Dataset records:
━━━━━━━━━━━━━━━━━━━━━━━━━━━━━━

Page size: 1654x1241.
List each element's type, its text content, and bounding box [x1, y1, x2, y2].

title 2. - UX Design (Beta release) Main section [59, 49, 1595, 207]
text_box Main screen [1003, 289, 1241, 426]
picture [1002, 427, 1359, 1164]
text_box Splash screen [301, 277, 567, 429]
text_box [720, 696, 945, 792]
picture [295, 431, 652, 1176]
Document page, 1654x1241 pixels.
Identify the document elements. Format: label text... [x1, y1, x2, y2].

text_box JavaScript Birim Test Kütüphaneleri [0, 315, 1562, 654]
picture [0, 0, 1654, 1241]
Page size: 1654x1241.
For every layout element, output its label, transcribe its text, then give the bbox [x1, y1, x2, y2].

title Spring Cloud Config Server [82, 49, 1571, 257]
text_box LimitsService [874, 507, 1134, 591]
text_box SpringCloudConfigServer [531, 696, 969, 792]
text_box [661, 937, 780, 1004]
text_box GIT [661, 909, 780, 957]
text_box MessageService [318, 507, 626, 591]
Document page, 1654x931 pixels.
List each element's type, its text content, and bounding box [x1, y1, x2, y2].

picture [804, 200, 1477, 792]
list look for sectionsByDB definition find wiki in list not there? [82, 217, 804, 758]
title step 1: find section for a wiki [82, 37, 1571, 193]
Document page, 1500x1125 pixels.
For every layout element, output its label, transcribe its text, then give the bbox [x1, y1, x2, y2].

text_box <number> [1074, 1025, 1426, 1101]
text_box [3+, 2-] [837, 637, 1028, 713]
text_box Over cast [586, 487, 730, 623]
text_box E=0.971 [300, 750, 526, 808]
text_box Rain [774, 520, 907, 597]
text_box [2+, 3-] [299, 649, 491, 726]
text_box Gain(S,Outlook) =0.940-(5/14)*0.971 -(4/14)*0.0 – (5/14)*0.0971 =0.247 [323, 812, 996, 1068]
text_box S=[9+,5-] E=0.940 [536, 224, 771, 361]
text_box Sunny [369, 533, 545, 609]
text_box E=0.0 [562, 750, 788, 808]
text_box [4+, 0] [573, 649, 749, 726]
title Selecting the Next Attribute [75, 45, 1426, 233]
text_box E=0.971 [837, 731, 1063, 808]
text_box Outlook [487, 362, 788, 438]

━━━━━━━━━━━━━━━━━━━━━━━━━━━━━━

→ **WHAT YOU NEED TO DO**: Transcribe the lines above verbatim, from the line containing "Document page, 1654x1241 pixels." through the line containing "picture [0, 0, 1654, 1241]", including both of those lines.

→ **THE RESPONSE**:
Document page, 1654x1241 pixels.
Identify the document elements. Format: label text... [x1, y1, x2, y2].

text_box JavaScript Birim Test Kütüphaneleri [0, 315, 1562, 654]
picture [0, 0, 1654, 1241]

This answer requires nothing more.